例えば、尊敬できるマネージャーをロールモデルとし、「どのようなマネージャーになるべきか」という目標を段階的に設定します。目標に向けて書籍で学んだ内容を実践し、それによって何が変わったかを分析・評価して、改善しつつ次のステージの目標に進む流れです。長期的な計画で道筋を立ててスキル習得に取り組むことで、成功体験を積み重ね、持続的に成長しやすくなります。
PLやPM経験を積む
実践的なスキルアップ方法として、PL(プロジェクトリーダー)やPM(プロジェクトマネージャー)として経験を積むことも考えられます。
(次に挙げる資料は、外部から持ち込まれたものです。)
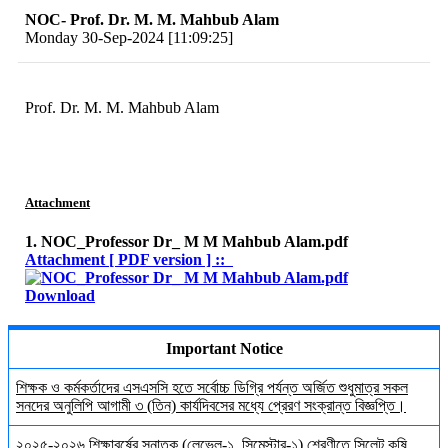
NOC- Prof. Dr. M. M. Mahbub Alam
Monday 30-Sep-2024 [11:09:25]
Prof. Dr. M. M. Mahbub Alam
Attachment
1. NOC_Professor Dr_ M M Mahbub Alam.pdf
Attachment [ PDF version ] ::
Download
Important Notice
শিক্ষক ও কর্মকর্তাদের এসএসসি হতে সর্বোচ্চ ডিগ্রি পর্যন্ত অর্জিত শুধুমাত্র সকল
সনদের অনুলিপি আগামী ৩ (তিন) কার্যদিবসের মধ্যে প্রেরণ সংক্রান্ত বিজ্ঞপ্তি।
২০২৫-২০২৬ শিক্ষাবর্ষের স্নাতক (লেভেল-১, সিমেস্টার-১) শ্রেণীতে সিলেট কৃষি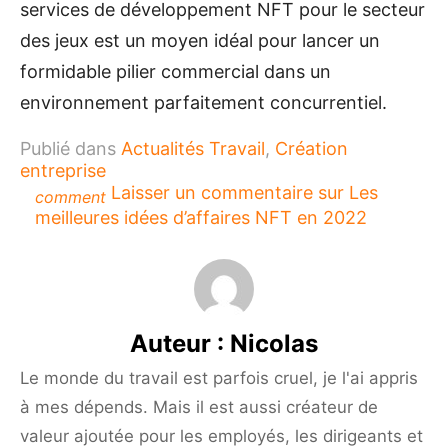
services de développement NFT pour le secteur
des jeux est un moyen idéal pour lancer un
formidable pilier commercial dans un
environnement parfaitement concurrentiel.
Publié dans
Actualités Travail
,
Création
entreprise
Laisser un commentaire
sur Les
comment
meilleures idées d’affaires NFT en 2022
Auteur :
Nicolas
Le monde du travail est parfois cruel, je l'ai appris
à mes dépends. Mais il est aussi créateur de
valeur ajoutée pour les employés, les dirigeants et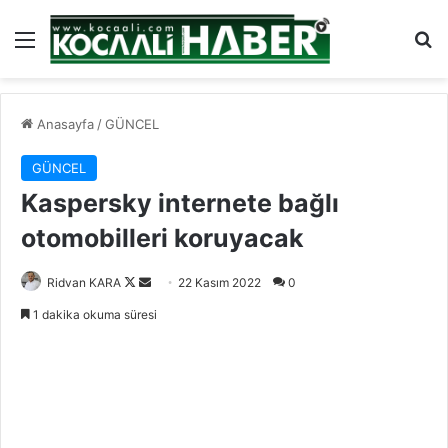
Menü
Ar
Anasayfa
/
GÜNCEL
GÜNCEL
Kaspersky internete bağlı
otomobilleri koruyacak
Follow
Bir
Ridvan KARA
22 Kasım 2022
0
on
e-
1 dakika okuma süresi
X
posta
göndermek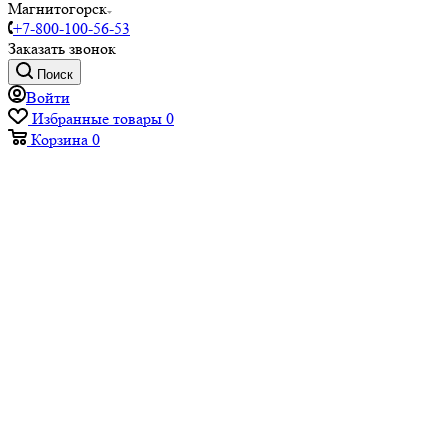
Магнитогорск
+7-800-100-56-53
Заказать звонок
Поиск
Войти
Избранные товары
0
Корзина
0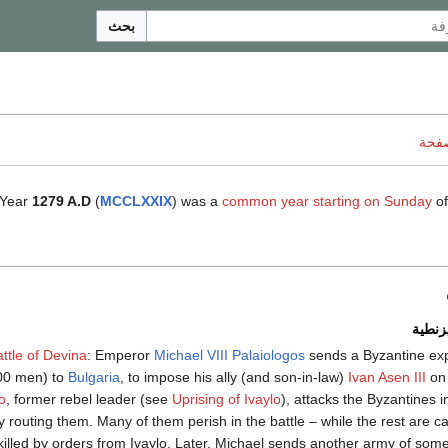
بحث
صفحة
Year
1279 A.D
(
MCCLXXIX
) was a
common year starting on Sunday
of
يزنطية
ttle of Devina
: Emperor
Michael VIII Palaiologos
sends a Byzantine exp
00 men) to
Bulgaria
, to impose his ally (and son-in-law)
Ivan Asen III
on 
o
, former rebel leader (see
Uprising of Ivaylo
), attacks the Byzantines i
 routing them. Many of them perish in the battle – while the rest are c
killed by orders from Ivaylo. Later, Michael sends another army of som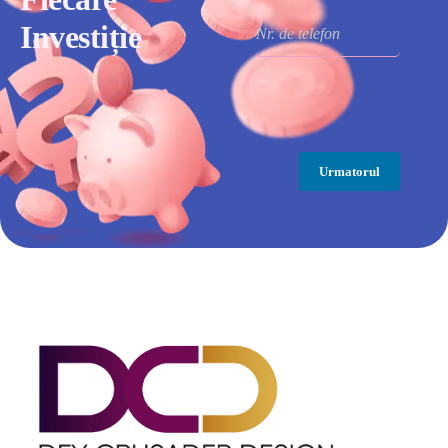
Investiție
Urmatorul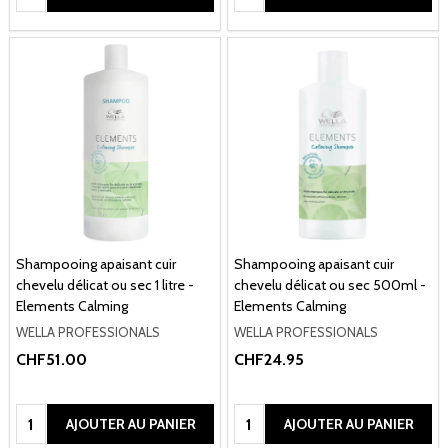
Shampooing apaisant cuir
Shampooing apaisant cuir
chevelu délicat ou sec 1 litre -
chevelu délicat ou sec 500ml -
Elements Calming
Elements Calming
WELLA PROFESSIONALS
WELLA PROFESSIONALS
CHF51.00
CHF24.95
Quantité:
Quantité:
AJOUTER AU PANIER
AJOUTER AU PANIER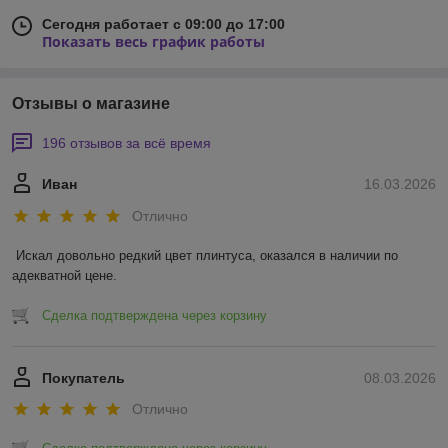
Сегодня работает с 09:00 до 17:00
Показать весь график работы
Отзывы о магазине
196 отзывов за всё время
Иван
16.03.2026
Отлично
Искал довольно редкий цвет плинтуса, оказался в наличии по 
адекватной цене.
Сделка подтверждена через корзину
Покупатель
08.03.2026
Отлично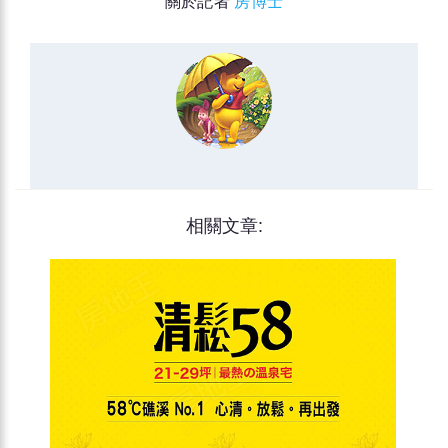
關於記者
房博士
相關文章: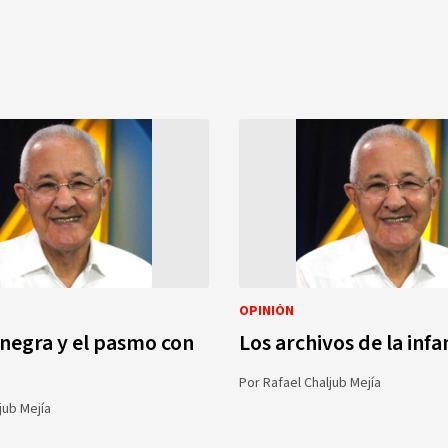
OPINIÓN
negra y el pasmo con
Los archivos de la inf
Por
Rafael Chaljub Mejía
jub Mejía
ただし、PLやPMには、前提となるマネジメントスキルがなければ抜擢されにくいでしょう。
PLやPMというポジションを置いていない企業でも、実質的にPLやPMのようなマネジメントスキルが求められるプロジェクトもあります。もし抜擢されることがあれば、市場価値向上にもつながる大きな経験が積めるでしょう。
研修を受ける
マネージャーは広範な知識・スキルを学ぶ必要があるため、研修会社を活用してまとまった教育を受けるのも効果的です。エンジニアリングにおけるマネジメントは、社内教育が比較的難しい分野といえます。
研修会社によっては、WebやDXなど領域ごとに特化したマネジメント研修も提供しています。アサインするプロジェクトの領域がすでに絞り込めているなら、テクニカルスキルもまとめて学べる、特化型のマネジメント研修を利用するのも効果的です。
まとめ
エンジニアリングにおけるマネージャーは、経営陣と現場をつなぎ、プロジェクトを円滑に進める役割を果たします。現役エンジニアがプレイングマネージャーを務めることで、エンジニアの目線のきめ細やかなマネジメントができ、また人件費の圧縮にもつながるでしょう。
とはいえマネジメント領域は独学や社内教育が難しいため、IT研修会社のマネジメント研修を利用するのがおすすめです。現役エンジニアによるメンター制度や到達度評価システムの整った研修会社なら、安心してマネージャー候補者の育成を任せられます。